Intelligence As Its Core: What Happens When AI Drives Marketing

David Gutelius
AIMA: AI Marketing Magazine
4 min readJan 26, 2017

Unless you’ve been living under rock recently, Artificial Intelligence is now officially considered hot. And it’s being bolted on nearly everywhere in the enterprise. That’s exciting for lots of reasons, but most of all because we’re moving from the lab into seeing what we can do in real business contexts.

In marketing and sales, there are now add-ons that deliver incremental new smarts on top of existing marketing systems. Predictive lead scoring, conversational sales bots, even content generation all starting to have an impact on the velocity and productivity of the modern marketing team.

Executed well, these are often useful additions. And so we see Scott Brinker’s ever more crowded Martech landscape of companies growing year over year, with new entrants hoping to improve on the current reality in some way.

But most or maybe all of it is built on an older way of doing basically push messaging to large numbers of potential customers on the hope that a small percentage might “convert”. A team of humans designs a brand, a message strategy, a funnel pathway through to a sale. The trick is basically to get as many customers into that funnel as possible, because, well, that’s how we’ve always kind of done it. It’s also kind of the best we know how to do with what we’ve got.

Most of the current crop of marketing automation platforms were created in the early 2000s to help marketers do this at greater scale. The basic approach of mass push is the same, however, even if the tools have changed: combine customer database, messaging server, and rules engine. Add reporting. Add external integrations. Now sprinkle some AI on top: Salesforce Einstein, Adobe Sensei are recent examples. The underlying assumptions, however, haven’t changed.

But here’s the thing: There’s an alternative coming, and it’s built with Artificial Intelligence at its core — not as an afterthought or add-on. It’s different.

The next wave starts with intelligence and an ability to adapt and learn as the foundation. Add a combination of human marketing experts, incremental learning, and data. Start with the notion that there isn’t one campaign, one funnel, one persona, one channel or one lead score that will win. Make the unit of analysis the person instead of broad segments. This new approach has the potential to upend how we communicate with customers.

Here are five basic ways that things change, and sooner than you may think:

One campaign or a million. The main reason why we run only a few marketing campaigns at a time is because that’s all we can manage as humans. Machines have no such limitation. The latest advances in Bandit-based and Reinforcement Learning (which are two interesting classes of machine learning algorithms out there getting lots of attention) suggest that given minimal input and contextual knowledge, machines can essentially bootstrap themselves into creating complex personal campaigns on demand. Not personalized campaigns in the sense of {token} replacement; I mean the system figures out what the right steps are (and in what order, cadence, channel, and form) to motivate a customer to take a desire action. In other words, instead of a single nurture campaign for a million people, you launch a million campaigns, each of which is learning from all the others, all the time.

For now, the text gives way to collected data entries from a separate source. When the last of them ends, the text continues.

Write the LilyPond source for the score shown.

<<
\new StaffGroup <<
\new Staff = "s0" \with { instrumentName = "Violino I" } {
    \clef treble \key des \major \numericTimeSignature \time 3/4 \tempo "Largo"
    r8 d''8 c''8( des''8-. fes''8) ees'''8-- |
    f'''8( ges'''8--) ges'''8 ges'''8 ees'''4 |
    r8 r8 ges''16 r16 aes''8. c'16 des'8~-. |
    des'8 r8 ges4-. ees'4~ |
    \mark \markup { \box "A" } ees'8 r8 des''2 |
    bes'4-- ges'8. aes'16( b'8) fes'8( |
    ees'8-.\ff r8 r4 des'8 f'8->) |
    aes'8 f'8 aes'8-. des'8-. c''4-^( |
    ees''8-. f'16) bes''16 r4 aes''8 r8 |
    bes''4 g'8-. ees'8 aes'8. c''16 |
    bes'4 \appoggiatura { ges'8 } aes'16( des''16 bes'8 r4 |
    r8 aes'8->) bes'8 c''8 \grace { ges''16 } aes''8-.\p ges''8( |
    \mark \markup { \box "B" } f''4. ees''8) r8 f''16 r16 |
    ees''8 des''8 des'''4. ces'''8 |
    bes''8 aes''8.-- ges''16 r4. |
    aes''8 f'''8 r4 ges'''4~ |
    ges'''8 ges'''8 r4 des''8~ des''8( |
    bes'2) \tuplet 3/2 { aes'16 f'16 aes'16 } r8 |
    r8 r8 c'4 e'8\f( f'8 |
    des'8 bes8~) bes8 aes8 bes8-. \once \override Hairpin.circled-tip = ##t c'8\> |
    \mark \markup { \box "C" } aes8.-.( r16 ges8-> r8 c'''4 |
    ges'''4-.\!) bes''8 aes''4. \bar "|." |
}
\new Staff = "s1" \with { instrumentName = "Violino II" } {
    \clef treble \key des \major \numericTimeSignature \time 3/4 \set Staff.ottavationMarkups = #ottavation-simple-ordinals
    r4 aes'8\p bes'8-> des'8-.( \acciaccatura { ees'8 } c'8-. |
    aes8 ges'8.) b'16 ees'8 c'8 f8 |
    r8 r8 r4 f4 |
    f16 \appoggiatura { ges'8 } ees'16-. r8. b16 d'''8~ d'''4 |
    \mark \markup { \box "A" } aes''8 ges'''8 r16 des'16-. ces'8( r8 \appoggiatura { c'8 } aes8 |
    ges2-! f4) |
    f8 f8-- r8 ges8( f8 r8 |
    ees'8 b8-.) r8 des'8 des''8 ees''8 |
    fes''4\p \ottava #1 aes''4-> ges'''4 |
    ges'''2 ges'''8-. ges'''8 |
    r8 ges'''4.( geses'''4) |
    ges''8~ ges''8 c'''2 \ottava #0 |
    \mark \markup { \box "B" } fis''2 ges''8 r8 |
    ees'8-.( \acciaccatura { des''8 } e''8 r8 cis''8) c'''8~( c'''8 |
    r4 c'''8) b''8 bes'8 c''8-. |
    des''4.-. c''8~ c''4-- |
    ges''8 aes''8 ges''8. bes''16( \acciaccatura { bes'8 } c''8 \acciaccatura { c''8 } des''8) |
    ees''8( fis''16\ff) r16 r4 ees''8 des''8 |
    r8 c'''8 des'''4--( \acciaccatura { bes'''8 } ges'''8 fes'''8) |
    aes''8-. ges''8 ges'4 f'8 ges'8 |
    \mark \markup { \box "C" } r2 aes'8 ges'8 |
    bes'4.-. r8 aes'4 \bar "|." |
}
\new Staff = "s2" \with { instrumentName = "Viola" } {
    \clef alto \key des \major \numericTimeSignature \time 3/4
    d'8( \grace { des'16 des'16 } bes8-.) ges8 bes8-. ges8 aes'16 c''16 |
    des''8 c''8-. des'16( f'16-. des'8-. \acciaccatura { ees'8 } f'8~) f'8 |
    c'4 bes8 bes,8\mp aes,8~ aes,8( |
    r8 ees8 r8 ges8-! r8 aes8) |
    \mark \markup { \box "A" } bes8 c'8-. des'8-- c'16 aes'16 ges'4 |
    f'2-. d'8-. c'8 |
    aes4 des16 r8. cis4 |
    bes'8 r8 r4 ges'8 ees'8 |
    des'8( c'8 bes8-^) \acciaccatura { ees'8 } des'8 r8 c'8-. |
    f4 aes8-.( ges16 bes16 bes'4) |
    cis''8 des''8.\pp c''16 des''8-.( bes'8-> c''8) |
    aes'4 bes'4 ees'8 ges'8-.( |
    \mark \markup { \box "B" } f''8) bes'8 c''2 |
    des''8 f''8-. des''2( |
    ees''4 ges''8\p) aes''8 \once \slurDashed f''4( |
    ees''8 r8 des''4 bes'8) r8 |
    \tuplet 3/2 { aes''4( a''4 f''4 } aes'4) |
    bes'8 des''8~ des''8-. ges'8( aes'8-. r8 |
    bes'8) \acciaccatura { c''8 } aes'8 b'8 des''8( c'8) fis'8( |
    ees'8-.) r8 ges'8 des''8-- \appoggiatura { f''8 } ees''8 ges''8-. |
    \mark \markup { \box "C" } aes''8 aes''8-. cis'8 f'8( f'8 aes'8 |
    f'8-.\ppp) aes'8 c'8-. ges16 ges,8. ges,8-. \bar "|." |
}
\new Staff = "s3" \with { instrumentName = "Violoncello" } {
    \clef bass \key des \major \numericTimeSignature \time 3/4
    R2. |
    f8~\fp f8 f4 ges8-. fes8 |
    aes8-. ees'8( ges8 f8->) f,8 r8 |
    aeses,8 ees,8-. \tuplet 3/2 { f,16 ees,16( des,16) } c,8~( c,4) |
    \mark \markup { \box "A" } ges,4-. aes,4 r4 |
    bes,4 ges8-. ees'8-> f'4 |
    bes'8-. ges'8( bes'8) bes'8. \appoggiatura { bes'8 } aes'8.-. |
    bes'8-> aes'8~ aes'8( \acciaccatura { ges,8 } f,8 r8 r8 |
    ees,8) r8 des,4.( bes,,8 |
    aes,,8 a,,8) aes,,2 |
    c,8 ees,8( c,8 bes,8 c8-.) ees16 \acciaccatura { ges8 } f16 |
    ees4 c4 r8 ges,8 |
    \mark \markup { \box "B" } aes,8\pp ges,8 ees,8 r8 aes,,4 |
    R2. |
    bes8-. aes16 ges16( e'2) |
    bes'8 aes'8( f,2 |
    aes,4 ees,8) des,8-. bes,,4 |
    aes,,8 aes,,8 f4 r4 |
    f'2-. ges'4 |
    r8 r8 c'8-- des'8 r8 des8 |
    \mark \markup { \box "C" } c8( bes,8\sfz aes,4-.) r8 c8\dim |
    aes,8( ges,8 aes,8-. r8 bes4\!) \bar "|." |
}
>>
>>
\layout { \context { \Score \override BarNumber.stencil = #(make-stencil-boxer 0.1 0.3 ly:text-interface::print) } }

The segment of one. Know your audience, craft the message. That’s the game. Humans have an incredibly finite ability to understand people at scale. This is okay for lots of use cases; we’d go nuts otherwise. But people are weird and diverse and they change over time. Imagine instead a machine-human team working together to understand that the right segment for given marketing goal isn’t a broad, generic interest group. Instead it’s dozens or hundreds of specific subgroups that could be addressed in a more targeted and effective way — or a single person.

Content that adapts. Get ready for Deep Learning (another class of machine learning algorithms, based on neural nets) to push the art of the possible forward in sophisticated language and image experimentation. Combined with advances in Reinforcement Learning and an ability to adapt based on incremental human feedback at scale, we’ll see a new kind of ability to create compelling digital content and experiences that improves over time. It won’t take away jobs on the creative team; it will take those jobs in whole new directions.

DoNotReply@: Are you kidding me? Why the hell wouldn’t you want to talk to a customer who wants to talk to you? And yet this is the standard response email address that goes on nearly every email campaign out there. Absurd. While the current crop of bots are totally lacking, get ready for profoundly more intelligent frontline helpers (do not call them bots) that can understand human queries, address them in real-time in a thoughtful way, and route them to the right humans when it matters. Machines and marketers/sales working together create the space for dialog and relationship-building with customers — at scale.

The New Dream Team: machines + humans. With machine-driven intelligence at the center, marketing (and sales) orgs will either adapt and thrive or they’ll keep doing what they’ve always done and fall behind. Advantage will go to teams ready to adapt workforces, roles, culture, and incentives, collaborating with and learning from intelligent tools. The differences between the old and new will be stark and measurable. The winners will leverage these new capabilities to attract the most important precious resource of all: customer trust. Trust will flow to the companies that earn it authentically, and flow away from those who continue to mindlessly pitch their wares.

A very different model of marketing is coming and will directly, deeply challenge the current major incumbents and how marketing gets done alike. Intelligent at its core, the new marketing engine won’t just incrementally improve things. It’ll change the game for the better, for good.